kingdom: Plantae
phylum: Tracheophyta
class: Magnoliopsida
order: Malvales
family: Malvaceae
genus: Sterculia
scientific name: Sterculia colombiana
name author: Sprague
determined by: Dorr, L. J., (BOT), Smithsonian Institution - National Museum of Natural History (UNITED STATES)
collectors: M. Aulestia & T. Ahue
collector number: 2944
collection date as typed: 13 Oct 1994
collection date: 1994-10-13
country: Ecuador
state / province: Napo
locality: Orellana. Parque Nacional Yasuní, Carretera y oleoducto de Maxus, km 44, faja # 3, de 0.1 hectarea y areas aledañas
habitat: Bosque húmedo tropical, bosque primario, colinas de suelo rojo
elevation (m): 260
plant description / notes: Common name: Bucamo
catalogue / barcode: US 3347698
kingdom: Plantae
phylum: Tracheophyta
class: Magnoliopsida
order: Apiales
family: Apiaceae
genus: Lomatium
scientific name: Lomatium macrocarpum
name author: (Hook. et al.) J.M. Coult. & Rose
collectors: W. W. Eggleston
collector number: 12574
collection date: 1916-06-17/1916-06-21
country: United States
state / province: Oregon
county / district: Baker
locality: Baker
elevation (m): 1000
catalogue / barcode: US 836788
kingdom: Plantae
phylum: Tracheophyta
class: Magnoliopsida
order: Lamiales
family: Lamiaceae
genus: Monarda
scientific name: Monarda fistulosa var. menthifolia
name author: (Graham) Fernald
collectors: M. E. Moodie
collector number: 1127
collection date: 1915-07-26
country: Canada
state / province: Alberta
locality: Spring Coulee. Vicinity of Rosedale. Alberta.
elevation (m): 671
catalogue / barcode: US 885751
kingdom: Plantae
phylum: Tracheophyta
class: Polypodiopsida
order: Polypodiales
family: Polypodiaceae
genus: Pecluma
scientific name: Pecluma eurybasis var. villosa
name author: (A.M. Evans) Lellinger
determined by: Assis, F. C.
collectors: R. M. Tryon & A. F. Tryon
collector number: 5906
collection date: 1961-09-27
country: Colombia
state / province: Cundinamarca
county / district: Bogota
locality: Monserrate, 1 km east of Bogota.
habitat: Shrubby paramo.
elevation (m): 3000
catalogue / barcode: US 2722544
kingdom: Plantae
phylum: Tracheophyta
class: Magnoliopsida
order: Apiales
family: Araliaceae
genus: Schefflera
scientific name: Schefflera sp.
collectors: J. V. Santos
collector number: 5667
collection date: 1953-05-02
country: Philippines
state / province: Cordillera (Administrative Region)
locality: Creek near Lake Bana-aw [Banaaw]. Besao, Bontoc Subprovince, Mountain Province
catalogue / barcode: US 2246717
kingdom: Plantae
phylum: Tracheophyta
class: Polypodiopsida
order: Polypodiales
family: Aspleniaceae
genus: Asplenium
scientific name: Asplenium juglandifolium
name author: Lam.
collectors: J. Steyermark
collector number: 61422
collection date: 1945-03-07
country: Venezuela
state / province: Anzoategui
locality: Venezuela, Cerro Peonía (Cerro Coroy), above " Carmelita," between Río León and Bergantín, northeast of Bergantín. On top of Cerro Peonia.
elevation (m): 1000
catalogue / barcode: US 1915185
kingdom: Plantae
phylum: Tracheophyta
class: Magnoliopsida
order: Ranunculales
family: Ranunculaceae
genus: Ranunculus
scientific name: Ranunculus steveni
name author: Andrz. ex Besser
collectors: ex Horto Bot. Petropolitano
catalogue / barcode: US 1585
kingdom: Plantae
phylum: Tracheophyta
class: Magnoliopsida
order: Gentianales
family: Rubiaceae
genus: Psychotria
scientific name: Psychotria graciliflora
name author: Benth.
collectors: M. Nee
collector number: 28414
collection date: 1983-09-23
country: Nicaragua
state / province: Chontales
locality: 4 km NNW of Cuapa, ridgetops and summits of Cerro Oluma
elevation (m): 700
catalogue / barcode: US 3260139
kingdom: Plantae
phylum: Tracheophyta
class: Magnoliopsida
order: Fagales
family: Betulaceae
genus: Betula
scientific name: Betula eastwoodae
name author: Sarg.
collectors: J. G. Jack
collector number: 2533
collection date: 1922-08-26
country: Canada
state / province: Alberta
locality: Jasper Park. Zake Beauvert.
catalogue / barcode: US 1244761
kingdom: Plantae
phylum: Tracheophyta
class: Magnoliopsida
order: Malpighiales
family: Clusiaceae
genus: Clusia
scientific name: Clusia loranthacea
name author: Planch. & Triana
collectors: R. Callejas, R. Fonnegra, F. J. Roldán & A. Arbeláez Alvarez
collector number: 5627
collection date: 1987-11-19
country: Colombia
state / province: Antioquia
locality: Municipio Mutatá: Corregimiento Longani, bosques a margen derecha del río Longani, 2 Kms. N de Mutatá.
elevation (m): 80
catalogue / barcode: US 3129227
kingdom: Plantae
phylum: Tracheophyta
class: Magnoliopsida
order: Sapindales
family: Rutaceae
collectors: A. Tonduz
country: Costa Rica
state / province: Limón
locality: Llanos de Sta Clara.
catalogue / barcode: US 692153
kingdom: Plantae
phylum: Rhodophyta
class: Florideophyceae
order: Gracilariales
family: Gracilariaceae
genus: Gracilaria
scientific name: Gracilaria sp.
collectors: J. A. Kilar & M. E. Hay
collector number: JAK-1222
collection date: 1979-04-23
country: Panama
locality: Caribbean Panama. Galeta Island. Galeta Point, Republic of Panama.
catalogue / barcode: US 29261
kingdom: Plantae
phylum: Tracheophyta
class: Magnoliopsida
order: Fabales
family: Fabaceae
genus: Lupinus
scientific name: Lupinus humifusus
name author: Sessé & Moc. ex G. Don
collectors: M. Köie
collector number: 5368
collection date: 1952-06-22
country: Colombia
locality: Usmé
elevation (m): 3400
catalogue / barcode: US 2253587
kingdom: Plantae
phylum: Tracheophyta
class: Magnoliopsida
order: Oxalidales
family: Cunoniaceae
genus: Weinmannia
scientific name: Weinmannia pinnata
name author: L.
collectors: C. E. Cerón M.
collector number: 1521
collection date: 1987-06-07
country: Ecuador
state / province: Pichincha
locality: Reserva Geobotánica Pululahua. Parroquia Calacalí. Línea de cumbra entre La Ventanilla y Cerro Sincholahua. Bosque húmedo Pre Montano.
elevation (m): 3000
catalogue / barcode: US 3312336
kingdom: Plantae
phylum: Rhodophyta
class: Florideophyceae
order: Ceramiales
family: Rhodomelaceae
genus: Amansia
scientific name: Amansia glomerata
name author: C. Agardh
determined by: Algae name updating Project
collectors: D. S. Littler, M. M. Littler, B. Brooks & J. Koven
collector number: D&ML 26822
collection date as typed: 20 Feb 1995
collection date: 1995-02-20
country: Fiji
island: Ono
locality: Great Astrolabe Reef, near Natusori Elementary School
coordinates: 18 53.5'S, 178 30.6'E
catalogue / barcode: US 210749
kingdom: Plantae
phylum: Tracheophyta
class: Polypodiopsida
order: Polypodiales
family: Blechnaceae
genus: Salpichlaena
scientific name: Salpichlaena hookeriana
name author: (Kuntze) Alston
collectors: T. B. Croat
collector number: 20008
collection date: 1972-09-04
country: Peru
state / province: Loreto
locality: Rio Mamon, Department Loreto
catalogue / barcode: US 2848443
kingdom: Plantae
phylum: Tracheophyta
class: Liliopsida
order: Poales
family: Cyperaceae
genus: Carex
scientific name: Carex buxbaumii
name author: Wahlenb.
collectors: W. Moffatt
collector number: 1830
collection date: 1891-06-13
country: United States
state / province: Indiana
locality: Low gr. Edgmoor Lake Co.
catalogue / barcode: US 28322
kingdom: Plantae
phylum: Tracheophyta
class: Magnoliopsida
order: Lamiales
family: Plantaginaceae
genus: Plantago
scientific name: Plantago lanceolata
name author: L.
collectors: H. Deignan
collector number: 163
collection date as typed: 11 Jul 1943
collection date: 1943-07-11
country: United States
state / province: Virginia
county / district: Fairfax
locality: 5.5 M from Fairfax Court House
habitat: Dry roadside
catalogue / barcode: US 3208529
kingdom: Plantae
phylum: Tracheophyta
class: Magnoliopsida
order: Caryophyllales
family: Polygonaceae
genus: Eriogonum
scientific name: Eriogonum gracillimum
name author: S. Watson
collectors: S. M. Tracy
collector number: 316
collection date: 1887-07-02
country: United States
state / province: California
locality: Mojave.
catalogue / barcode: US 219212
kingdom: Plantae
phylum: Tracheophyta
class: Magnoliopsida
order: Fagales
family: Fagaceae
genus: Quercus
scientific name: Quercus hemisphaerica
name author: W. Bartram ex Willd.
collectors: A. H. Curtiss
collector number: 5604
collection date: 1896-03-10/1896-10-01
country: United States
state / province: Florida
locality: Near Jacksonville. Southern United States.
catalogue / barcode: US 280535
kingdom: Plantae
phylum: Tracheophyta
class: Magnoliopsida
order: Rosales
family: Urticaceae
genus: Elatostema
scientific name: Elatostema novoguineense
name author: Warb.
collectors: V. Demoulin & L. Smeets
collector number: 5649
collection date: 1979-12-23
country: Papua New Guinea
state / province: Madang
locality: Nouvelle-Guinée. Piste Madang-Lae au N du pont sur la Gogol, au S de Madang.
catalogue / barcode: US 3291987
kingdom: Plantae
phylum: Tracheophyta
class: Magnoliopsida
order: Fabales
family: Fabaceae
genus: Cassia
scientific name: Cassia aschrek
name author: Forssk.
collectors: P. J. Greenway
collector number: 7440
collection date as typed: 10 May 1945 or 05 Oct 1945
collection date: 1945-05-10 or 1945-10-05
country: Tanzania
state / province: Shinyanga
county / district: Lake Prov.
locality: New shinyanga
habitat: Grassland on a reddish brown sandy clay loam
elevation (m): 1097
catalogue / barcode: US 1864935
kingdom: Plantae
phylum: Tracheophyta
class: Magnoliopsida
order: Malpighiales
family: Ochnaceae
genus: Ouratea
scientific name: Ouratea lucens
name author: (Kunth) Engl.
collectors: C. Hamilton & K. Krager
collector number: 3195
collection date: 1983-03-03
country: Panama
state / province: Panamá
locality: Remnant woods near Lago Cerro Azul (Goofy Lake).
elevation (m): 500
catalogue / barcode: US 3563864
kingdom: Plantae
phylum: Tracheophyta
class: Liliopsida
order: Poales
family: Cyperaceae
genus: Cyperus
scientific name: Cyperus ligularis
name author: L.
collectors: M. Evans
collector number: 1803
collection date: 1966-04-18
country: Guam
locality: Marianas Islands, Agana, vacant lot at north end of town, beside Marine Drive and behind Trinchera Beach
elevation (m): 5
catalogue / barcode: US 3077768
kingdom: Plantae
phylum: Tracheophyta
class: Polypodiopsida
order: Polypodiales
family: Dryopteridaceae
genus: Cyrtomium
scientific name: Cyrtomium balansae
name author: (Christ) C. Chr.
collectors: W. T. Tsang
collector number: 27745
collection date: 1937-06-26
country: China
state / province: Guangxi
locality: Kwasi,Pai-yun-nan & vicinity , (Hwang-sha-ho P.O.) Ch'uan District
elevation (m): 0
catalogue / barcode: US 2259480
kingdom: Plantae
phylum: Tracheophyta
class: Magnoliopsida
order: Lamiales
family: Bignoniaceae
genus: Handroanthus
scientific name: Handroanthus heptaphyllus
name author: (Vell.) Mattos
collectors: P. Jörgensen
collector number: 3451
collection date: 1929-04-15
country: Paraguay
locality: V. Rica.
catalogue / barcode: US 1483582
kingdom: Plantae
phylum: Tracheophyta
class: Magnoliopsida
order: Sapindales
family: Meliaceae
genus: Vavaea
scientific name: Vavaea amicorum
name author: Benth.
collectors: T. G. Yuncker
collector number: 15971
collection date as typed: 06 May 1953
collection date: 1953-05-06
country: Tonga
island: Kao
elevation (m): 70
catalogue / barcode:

● ● ● ●

**YOUR OBJECTIVE:** Rewrite the data from its first line through the line containing "collection date: 1994-10-13" as a two-column CSV with the headers field and value, one row per line of data. Put each entry in its own quoted field and replace any line breaks with spaces.

**REPLY TO THE EXERCISE:**
field,value
"kingdom:","Plantae"
"phylum:","Tracheophyta"
"class:","Magnoliopsida"
"order:","Malvales"
"family:","Malvaceae"
"genus:","Sterculia"
"scientific name:","Sterculia colombiana"
"name author:","Sprague"
"determined by:","Dorr, L. J., (BOT), Smithsonian Institution - National Museum of Natural History (UNITED STATES)"
"collectors:","M. Aulestia & T. Ahue"
"collector number:","2944"
"collection date as typed:","13 Oct 1994"
"collection date:","1994-10-13"